Engr Goronyo said Nigeria is not immune from the global food crisis “caused by deepening insecurity, Russian –Ukraine conflict, widespread food export bans by countries, as well as mortal threats facing the smallholder farmers in Nigeria.”
He said the workshop is designed at the beginning of the wet season to equip farmers with new skills and techniques of managing weed and increasing yields in their fields.
He said the build up to the 2023 general elections is already triggering unprecedented tensions across the country, which would in turn aggravate the state of food production, food scarcity and inflation as practically most farming communities are either displaced or unable to access their farmland.
“It is our firm belief that the government would guarantee food production this year because of these above-mentioned-existential challenges. The smallholder farmers, the backbone of the country’s food security, must be supported through various subsidies, grants, protected from hawkish commercial bankers, among others. Anything aside these, would scare away the farmers and endanger the country’s 200 million population,” he said.
The workshop centered on the impact of weed management on yield increase on rice fields, herbicide application, and the best techniques of improving yield in the rice farms.
Country Representative of Syngenta Nigeria Limited, Mr Abiola Olarewanju, said the workshop is Syngenta’s innovative partnership in deepening the knowledge base of farmers in addressing weeds which have been of their greatest threats.

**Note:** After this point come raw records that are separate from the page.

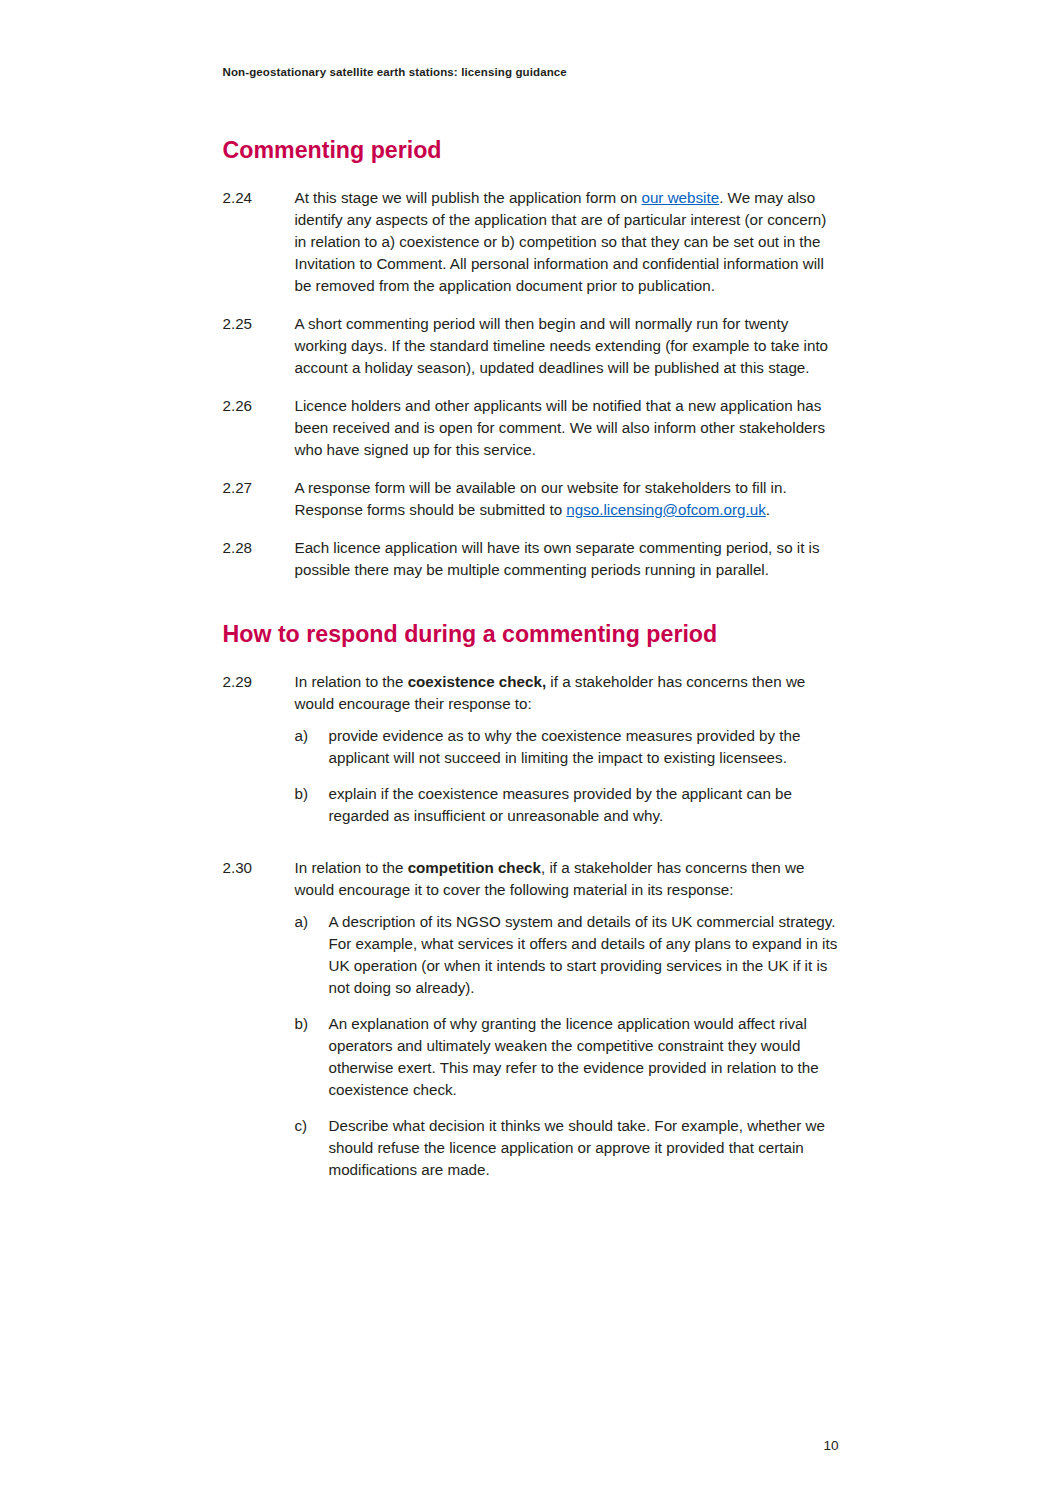Non-geostationary satellite earth stations: licensing guidance
Commenting period
2.24
At this stage we will publish the application form on our website. We may also identify any aspects of the application that are of particular interest (or concern) in relation to a) coexistence or b) competition so that they can be set out in the Invitation to Comment. All personal information and confidential information will be removed from the application document prior to publication.
2.25
A short commenting period will then begin and will normally run for twenty working days. If the standard timeline needs extending (for example to take into account a holiday season), updated deadlines will be published at this stage.
2.26
Licence holders and other applicants will be notified that a new application has been received and is open for comment. We will also inform other stakeholders who have signed up for this service.
2.27
A response form will be available on our website for stakeholders to fill in. Response forms should be submitted to ngso.licensing@ofcom.org.uk.
2.28
Each licence application will have its own separate commenting period, so it is possible there may be multiple commenting periods running in parallel.
How to respond during a commenting period
2.29
In relation to the coexistence check, if a stakeholder has concerns then we would encourage their response to:
a) provide evidence as to why the coexistence measures provided by the applicant will not succeed in limiting the impact to existing licensees.
b) explain if the coexistence measures provided by the applicant can be regarded as insufficient or unreasonable and why.
2.30
In relation to the competition check, if a stakeholder has concerns then we would encourage it to cover the following material in its response:
a) A description of its NGSO system and details of its UK commercial strategy. For example, what services it offers and details of any plans to expand in its UK operation (or when it intends to start providing services in the UK if it is not doing so already).
b) An explanation of why granting the licence application would affect rival operators and ultimately weaken the competitive constraint they would otherwise exert. This may refer to the evidence provided in relation to the coexistence check.
c) Describe what decision it thinks we should take. For example, whether we should refuse the licence application or approve it provided that certain modifications are made.
10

On his part, the Technical Lead for Syngenta in Nigeria in Ghana, Mr Emmanuel Akor said the objective of the workshop is to boost farmers’ capacity in improving the yield in their rice farms.
He said the Syngenta-RIFAN collaboration is to use the firm’s latest technology in tackling the problem of the majority of Nigeria farmers, particularly those engaged in rice farming which is the country’s staple food.
Mr Akor said, “since land is fixed and population is increasing, the surest way of safeguarding food security is devising ways of improving the yield in the rice fields. By this, the farmers would get more money and also feed the country. Syngenta has the technology to achieve this. And that is why we are here to train the farmers on it.”
One of the participants who spoke to this newspaper, Alhaji Shehu Mu’azu, said the workshop was timely and value –loaded because “we have learned how to control weeds in our rice fields. Don’t forget that for decades, weed has been one of the biggest threats to rice farmers across the country. We have been taught the innovative techniques of surmounting that threat through this workshop.”